_Records_.
----
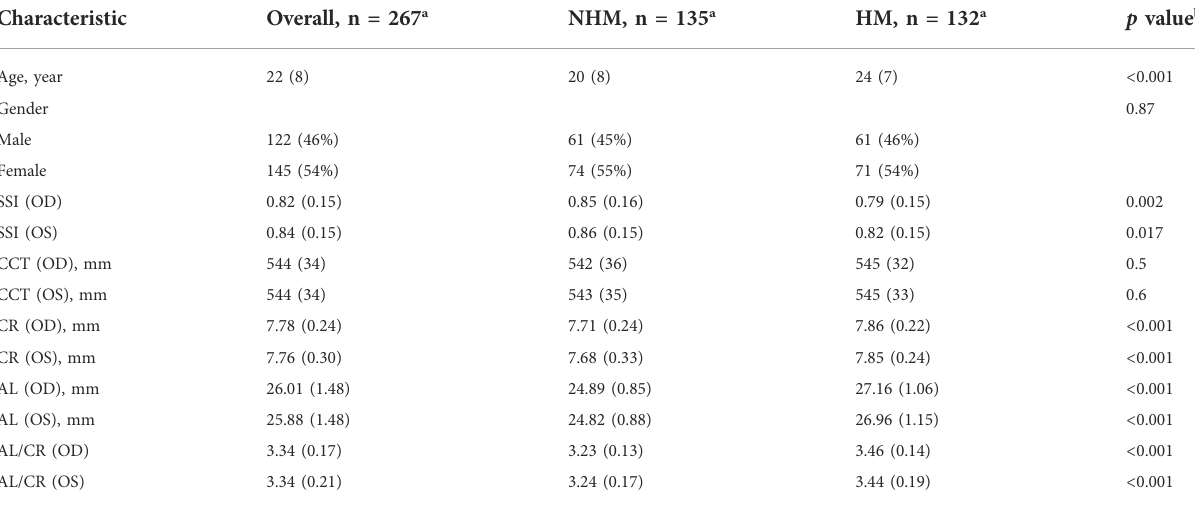
TABLE 1 Participants ’ characteristics of two groups.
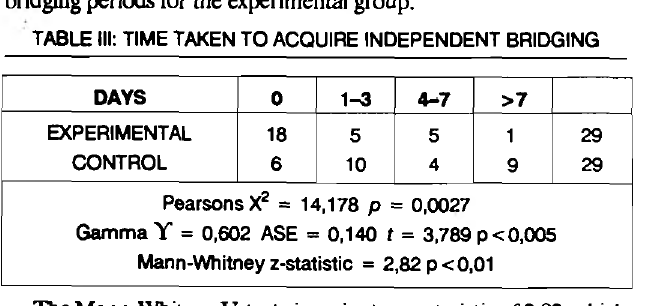
The Mann-Whitney U-test gives rise to a z-statistic of 2,82, which is significantly different from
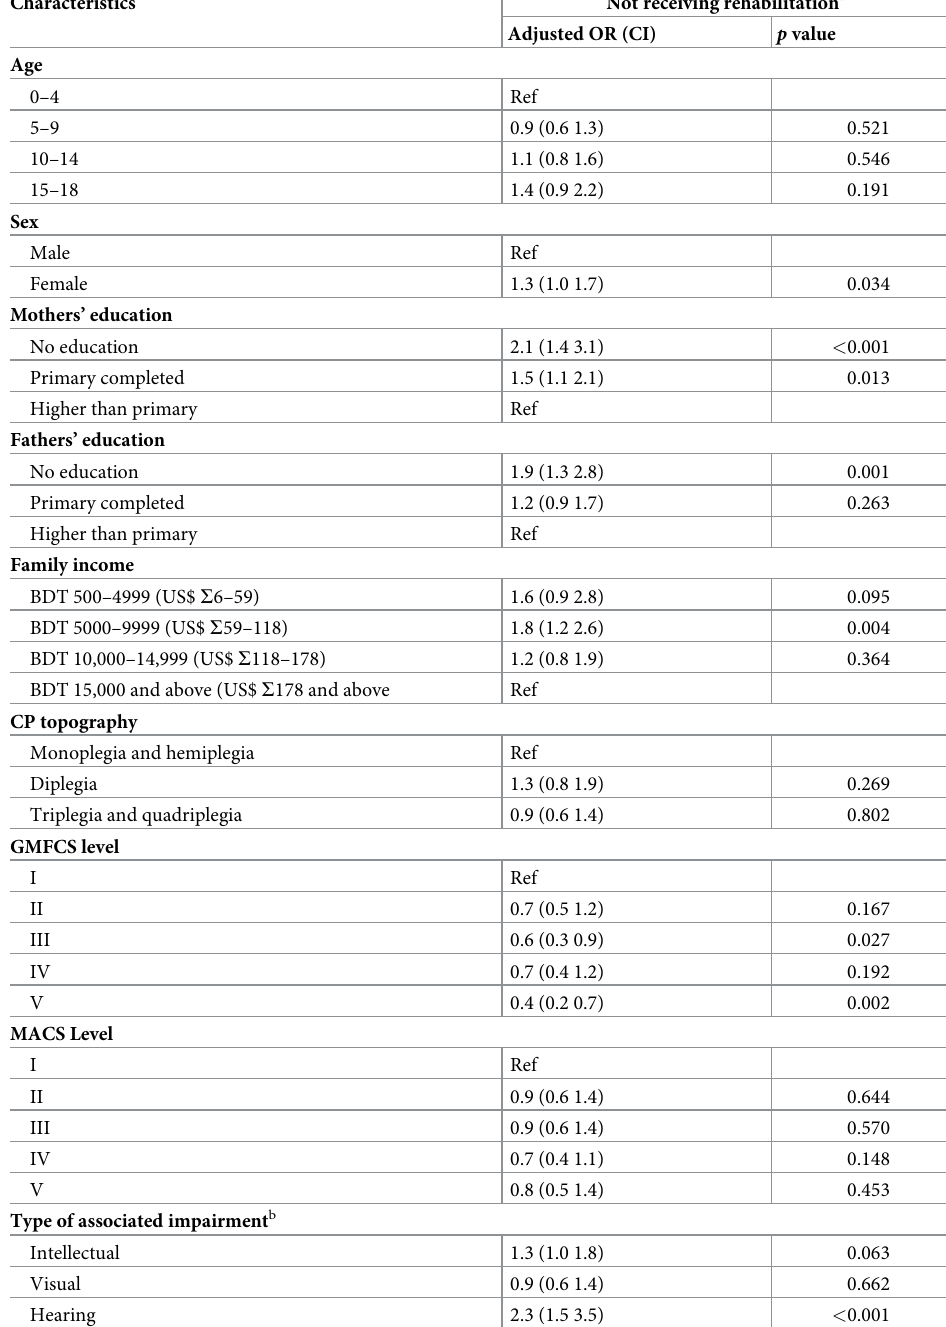
Table 5. Predictors of not receiving rehabilitation service for children with CP in the BCPR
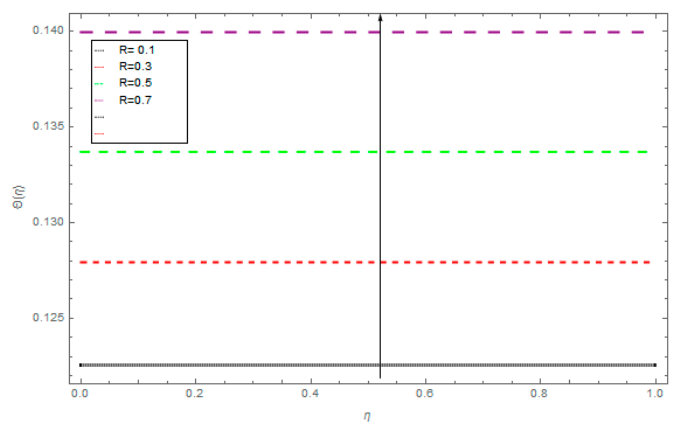
Coatings 2019 , 9 , x FOR PEER REVIEW Figure 11. The impact of the Prandtl number ( Pr ) on the Nusselt number. Figure 11. The impact of the Prandtl number ( Pr ) on the Nusselt number.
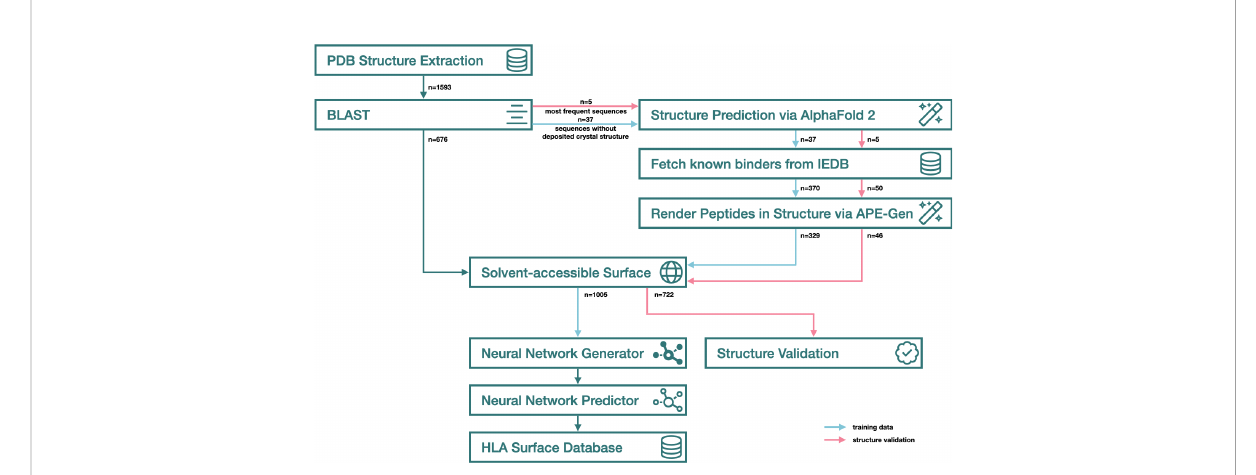
FIGURE 3 Snow fl ake surface accessibility prediction pipeline. Blue arrows represent training data, pink arrows represent validation data, green arrows represent data fl ow identical in both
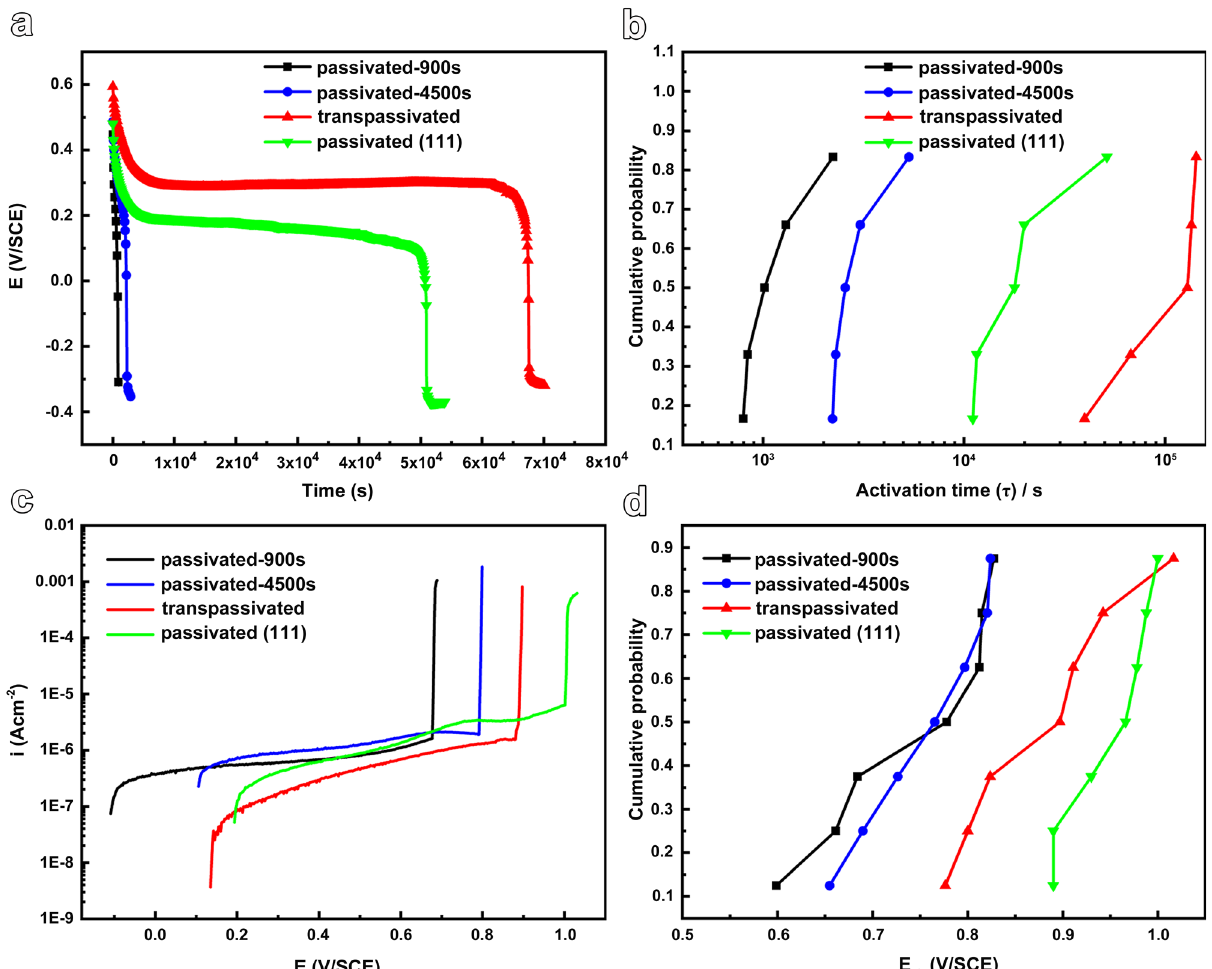
Fig. 7 Evaluating the enhancement of the resistance to reductive dissolution and to pitting corrosion induced by the lowest-energy {111} interface. a Typical potential decay curves of the four types of samples in 5.6 mol L − 1 H 2 SO 4 electrolyte at room temperature show that transpassivation treatment on the non-{111} surface, as well as passivation on the {111}surface, greatly extends the activation time. b The cumulative probability analysis of activation time ( τ ) shows the greatly improved resistance to reductive dissolution of the fi lms on the FeCr15Ni15 single-crystal alloy, induced by transpassivation treatment on the non-{111} surface, as well as passivation on the {111} surface. The τ values were obtained from the potential decay tests in 5.6 mol L − 1 H 2 SO 4 electrolyte at room temperature. c Typical potentiodynamic polarization curves of the four types of samples in 3.5% NaCl electrolyte at 50 °C. d The cumulative probability analysis of pitting potential (E pit ) shows the enhanced resistance to pitting corrosion induced by transpassivation treatment on the non-{111} surface, as well as passivation on the {111} surface. The E pit values were obtained from the potentiodynamic polarization tests in 3.5% NaCl electrolyte at 50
----
_What the task requires_.
Look above and copy only the lines from the one holding "The Mann-Whitney U-test" to the one holding "Table 5. Predictors", both included, exactly, minus the pictures.

_Reply_.
The Mann-Whitney U-test gives rise to a z-statistic of 2,82, which is significantly different from
Table 5. Predictors of not receiving rehabilitation service for children with CP in the BCPR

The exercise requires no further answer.